O arco-íris tomou conta do Facebook na semana passada. Com a facilidade de um aplicativo de dois cliques, dezenas de amigos modificaram suas fotos para saudar a aprovação do casamento entre iguais nos 50 estados americanos. Se minha timeline fosse uma amostra fiel do mundo lá fora, seria possível concluir que a homofobia seria coisa do passado e que os níveis de tolerância andam semelhantes aos da boa e velha Amsterdã. É preciso até fazer algum esforço de memória para lembrar que há poucas semanas atrás um comercial das perfumarias O Boticário, com todo tipo de casal, recebeu elevados índices de rejeição no Youtube, criando uma ruidosa polêmica muito bem capitalizada pela empresa. Ainda na semana passada, outros tantos amigos se indagavam quem era o cantor sertanejo Cristiano Araújo e por que sua morte precoce merecia tanto espaço nos noticiários. Ignoravam que ali mesmo no Facebook sua página contava com mais de sete milhões de seguidores.
Esses dois acontecimentos virtuais servem muito bem para demonstrar um fato óbvio, mas que costuma ser esquecido por muita gente nesses tempos de conclusões apressadas. Prezado leitor, sua timeline (ou a minha) não serve como uma boa representação do mundo lá fora, por mais heterogênea que seja a composição de suas relações. Há ocasiões em que me parece que vivemos simultaneamente em realidades paralelas, como no filme Matrix. O Twitter, por exemplo, fervilha com troca de desaforos entre partidários do governo e oposição, numa polarização que ainda repercute os ecos da campanha eleitoral, período em que amizades foram desfeitas e novos desafetos foram criados tanto nas telas quanto nas mesas de bares. Nas bancas de jornais, todas as manchetes falam de corrupção, de números terríveis para a economia e projeções ainda piores para os próximos doze meses. No Facebook, chego a ver movimentos de protestos contra a alta de preços, mas não vejo nada disso se materializar nas ruas. Nos supermercados que frequento em Copacabana, reduto da classe média carioca, escuto queixumes de que a vida anda cara, mas nada além disso. Talvez para muitos seja mais prático destilar sua revolta contra tudo e todos exclusivamente nas mídias sociais, no conforto e aconchego de seu lar. Em entrevista recente, Humberto Eco soltou uma frase lapidar: “Na Internet, o imbecil pode opinar sobre tudo o que não entende”.

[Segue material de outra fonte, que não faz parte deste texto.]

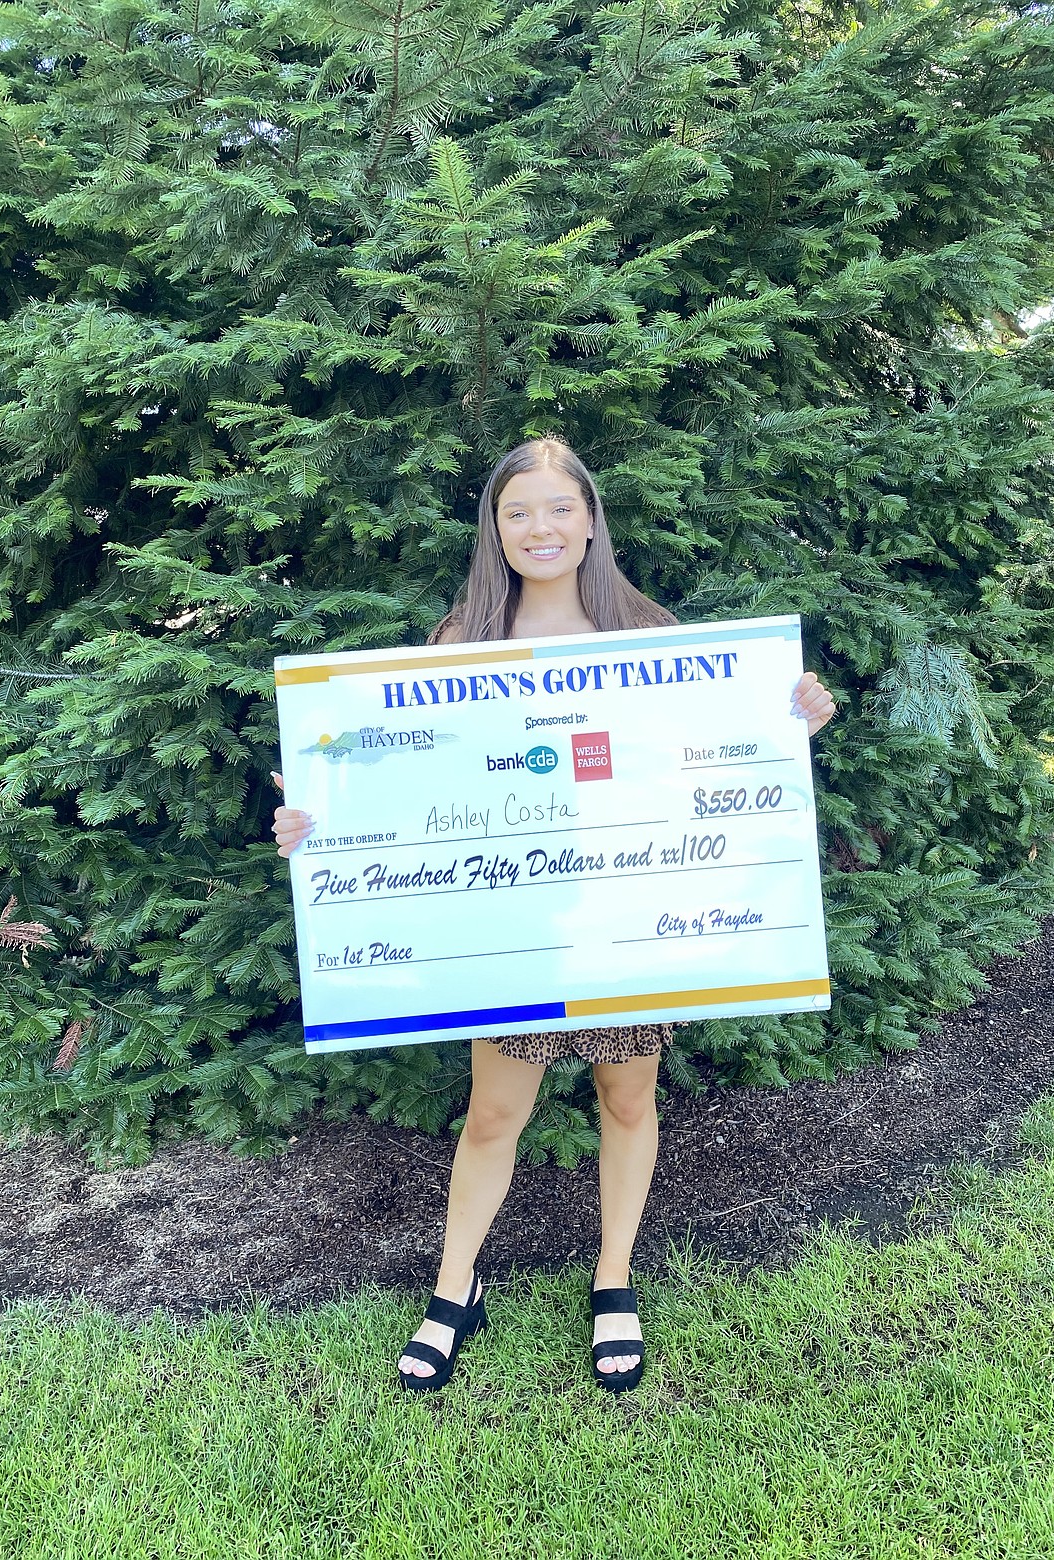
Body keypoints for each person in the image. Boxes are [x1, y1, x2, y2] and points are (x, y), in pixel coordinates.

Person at [272, 436, 837, 1394]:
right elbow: (400, 779)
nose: (541, 528)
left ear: (590, 519)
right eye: (518, 512)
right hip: (513, 930)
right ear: (496, 528)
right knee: (495, 1113)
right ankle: (456, 1288)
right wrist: (317, 823)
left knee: (628, 1097)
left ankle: (613, 1278)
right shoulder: (458, 645)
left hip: (626, 919)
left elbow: (714, 755)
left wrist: (792, 726)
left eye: (558, 508)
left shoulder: (651, 634)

Nos últimos tempos, os vitupérios voltaram a perder espaço para aquela matéria-prima que sempre alimentou as redes: frases inspiradoras de atribuição duvidosa, fotos de bichinhos, de viagens espetaculares e festas que sempre bombam e, claro, votos de aniversário. Afinal, como diz o nome, são redes sociais. E a vida social alterna momentos de confraternização, futilidade, apoio moral e discussões. Mas o mundo “real” seria bem esquisito se os diálogos seguissem o padrão vigente do Facebook:
— Partiu academia!
— Partiu pôr-do-sol!
— Por isso é que eu amo o Rio de Janeiro.
— É mesmo. Na night com as poderosas.
— E nada de fiu-fiu.
— Diga não à homofobia.
— Sim, e corra atrás de seus sonhos.
— Não passam de uma cambada de filhos da mãe.
— Mas não há nada que um bom banho de mar não cure.
— Se joga.
— Tô na pista.
É preciso lembrar, porém, que vez por outra esses dois mundos paralelos acabam colidindo e o resultado pode ser uma Primavera Árabe ou as manifestações de junho de 2013 no Brasil, que levaram milhares às ruas em protesto contra os infames vinte centavos. Num nível bem mais comezinho, relato um incidente acontecido comigo. Depois de meses sendo ignorado por um grande banco, fiz uma postagem no Facebook e no Twitter com uma hashtag desaforada e em dez minutos minha situação foi resolvida. Acredito que as mídias sociais têm um enorme potencial para promover movimentos e transformações na realidade concreta. Mas precisamos deixar o mundo colorido da Matrix e transitar com o mesmo empenho pelo território do real, onde participar dá muito mais trabalho.
É uma questão de opção: vamos (coletivamente) escolher entre a pílula azul ou a vermelha? (por Mauro Giorgi e Livia de Almeida)
Concordo com você!!! E o que eu achei interessante foi que muitos outros países já tiveram essa aprovação antes dos EUA e não houve esse alvoroço de “cores” no Brasil. Sinceramente não entendi…
Em maio houve um referendo na Irlanda e o pais em peso votou sim, para aprovarem o casamento civil de pessoas do mesmo sexo. Foi um excelente resultado!
Acredito que entramos na onda porque foi um aplicativo que era politicamente correto e ninguém quer ficar de fora. Os outros também foram, mas não teriam essa “onda” que yeve com o próprio Zuckenberg começando.